**What is required:** Will you output all of the data below exactly, omitting the images?
[[ Data to process, beginning ]]
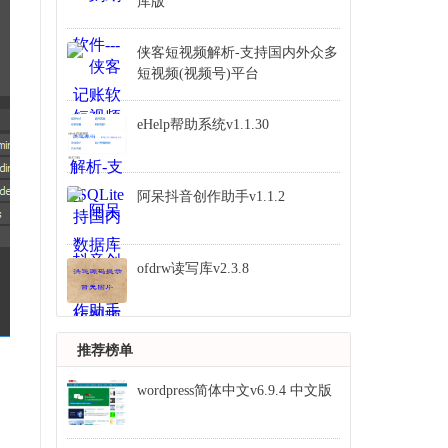
库版
侠客短视频解析-支持国内外众多
短视频(视频号)平台
eHelp帮助系统v1.1.30
阿呆抖音创作助手v1.1.2
ofdrw读写库v2.3.8
推荐榜单
wordpress简体中文v6.9.4 中文版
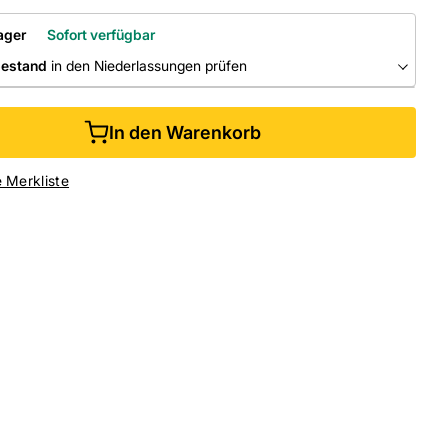
ager
Sofort verfügbar
bestand
in den Niederlassungen prüfen
RLASSUNGEN
In den Warenkorb
ine kaufen &
kostenlos
in der Niederlassung abholen
e Merkliste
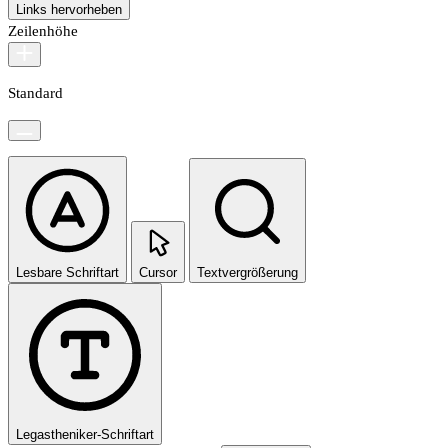
Links hervorheben
Zeilenhöhe
Standard
Lesbare Schriftart
Cursor
Textvergrößerung
Legastheniker-Schriftart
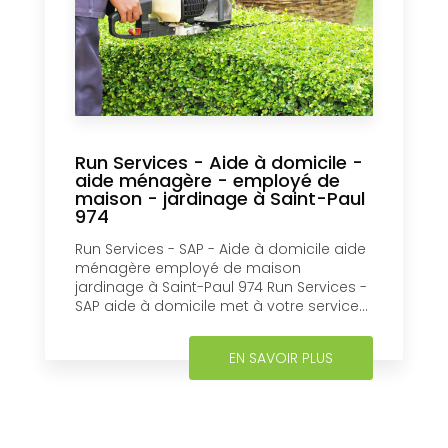
Run Services - Aide à domicile -
aide ménagère - employé de
maison - jardinage à Saint-Paul
974
Run Services - SAP - Aide à domicile aide
ménagère employé de maison
jardinage à Saint-Paul 974 Run Services -
SAP aide à domicile met à votre service...
EN SAVOIR PLUS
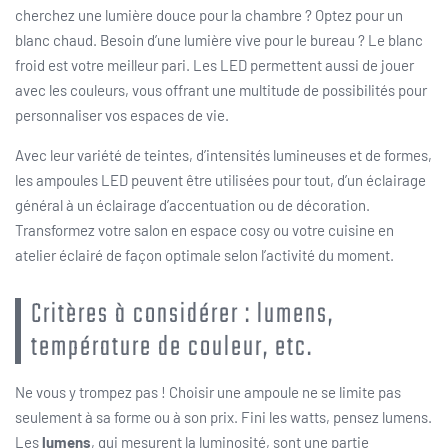
cherchez une lumière douce pour la chambre ? Optez pour un
blanc chaud. Besoin d’une lumière vive pour le bureau ? Le blanc
froid est votre meilleur pari. Les LED permettent aussi de jouer
avec les couleurs, vous offrant une multitude de possibilités pour
personnaliser vos espaces de vie.
Avec leur variété de teintes, d’intensités lumineuses et de formes,
les ampoules LED peuvent être utilisées pour tout, d’un éclairage
général à un éclairage d’accentuation ou de décoration.
Transformez votre salon en espace cosy ou votre cuisine en
atelier éclairé de façon optimale selon l’activité du moment.
Critères à considérer : lumens,
température de couleur, etc.
Ne vous y trompez pas ! Choisir une ampoule ne se limite pas
seulement à sa forme ou à son prix. Fini les watts, pensez lumens.
Les
lumens
, qui mesurent la luminosité, sont une partie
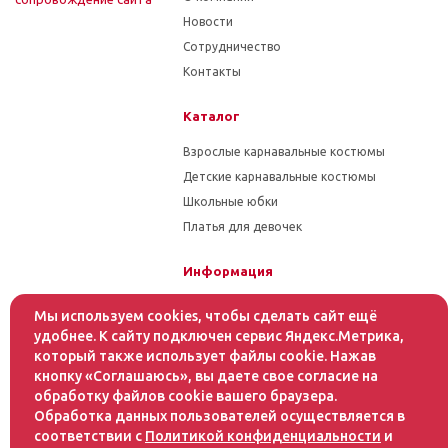
Новости
Сотрудничество
Контакты
Каталог
Взрослые карнавальные костюмы
Детские карнавальные костюмы
Школьные юбки
Платья для девочек
Информация
Гарантия на товар
Мы используем cookies, чтобы сделать сайт ещё
Условия оплаты
удобнее. К сайту подключен сервис Яндекс.Метрика,
который также использует файлы cookie. Нажав
Условия доставки
кнопку «Соглашаюсь», вы даете свое согласие на
обработку файлов cookie вашего браузера.
Помощь
Обработка данных пользователей осуществляется в
соответствии с
Политикой конфиденциальности
и
Статьи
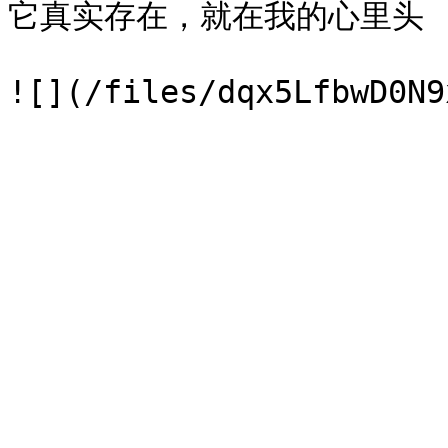
它真实存在，就在我的心里头
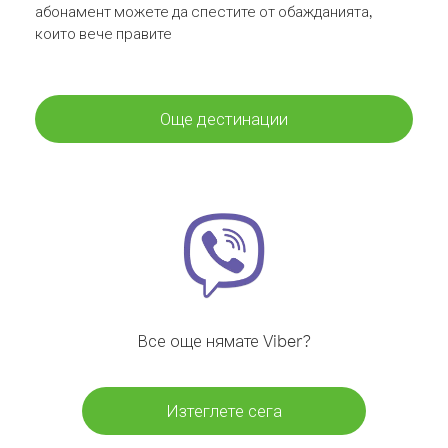
абонамент можете да спестите от обажданията,
които вече правите
Още дестинации
Все още нямате Viber?
Изтеглете сега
[[ Data to process, end ]]
**Task result:**
库版
侠客短视频解析-支持国内外众多
短视频(视频号)平台
eHelp帮助系统v1.1.30
阿呆抖音创作助手v1.1.2
ofdrw读写库v2.3.8
推荐榜单
wordpress简体中文v6.9.4 中文版
ager
Sofort verfügbar
bestand
in den Niederlassungen prüfen
RLASSUNGEN
In den Warenkorb
ine kaufen &
kostenlos
in der Niederlassung abholen
e Merkliste
Links hervorheben
Zeilenhöhe
Standard
Lesbare Schriftart
Cursor
Textvergrößerung
Legastheniker-Schriftart
Run Services - Aide à domicile -
aide ménagère - employé de
maison - jardinage à Saint-Paul
974
Run Services - SAP - Aide à domicile aide
ménagère employé de maison
jardinage à Saint-Paul 974 Run Services -
SAP aide à domicile met à votre service...
EN SAVOIR PLUS
cherchez une lumière douce pour la chambre ? Optez pour un
blanc chaud. Besoin d’une lumière vive pour le bureau ? Le blanc
froid est votre meilleur pari. Les LED permettent aussi de jouer
avec les couleurs, vous offrant une multitude de possibilités pour
personnaliser vos espaces de vie.
Avec leur variété de teintes, d’intensités lumineuses et de formes,
les ampoules LED peuvent être utilisées pour tout, d’un éclairage
général à un éclairage d’accentuation ou de décoration.
Transformez votre salon en espace cosy ou votre cuisine en
atelier éclairé de façon optimale selon l’activité du moment.
Critères à considérer : lumens,
température de couleur, etc.
Ne vous y trompez pas ! Choisir une ampoule ne se limite pas
seulement à sa forme ou à son prix. Fini les watts, pensez lumens.
Les
lumens
, qui mesurent la luminosité, sont une partie
Новости
Сотрудничество
Контакты
Каталог
Взрослые карнавальные костюмы
Детские карнавальные костюмы
Школьные юбки
Платья для девочек
Информация
Гарантия на товар
Мы используем cookies, чтобы сделать сайт ещё
Условия оплаты
удобнее. К сайту подключен сервис Яндекс.Метрика,
который также использует файлы cookie. Нажав
Условия доставки
кнопку «Соглашаюсь», вы даете свое согласие на
обработку файлов cookie вашего браузера.
Помощь
Обработка данных пользователей осуществляется в
соответствии с
Политикой конфиденциальности
и
Статьи
它真实存在，就在我的心里头
абонамент можете да спестите от обажданията,
които вече правите
Още дестинации
Все още нямате Viber?
Изтеглете сега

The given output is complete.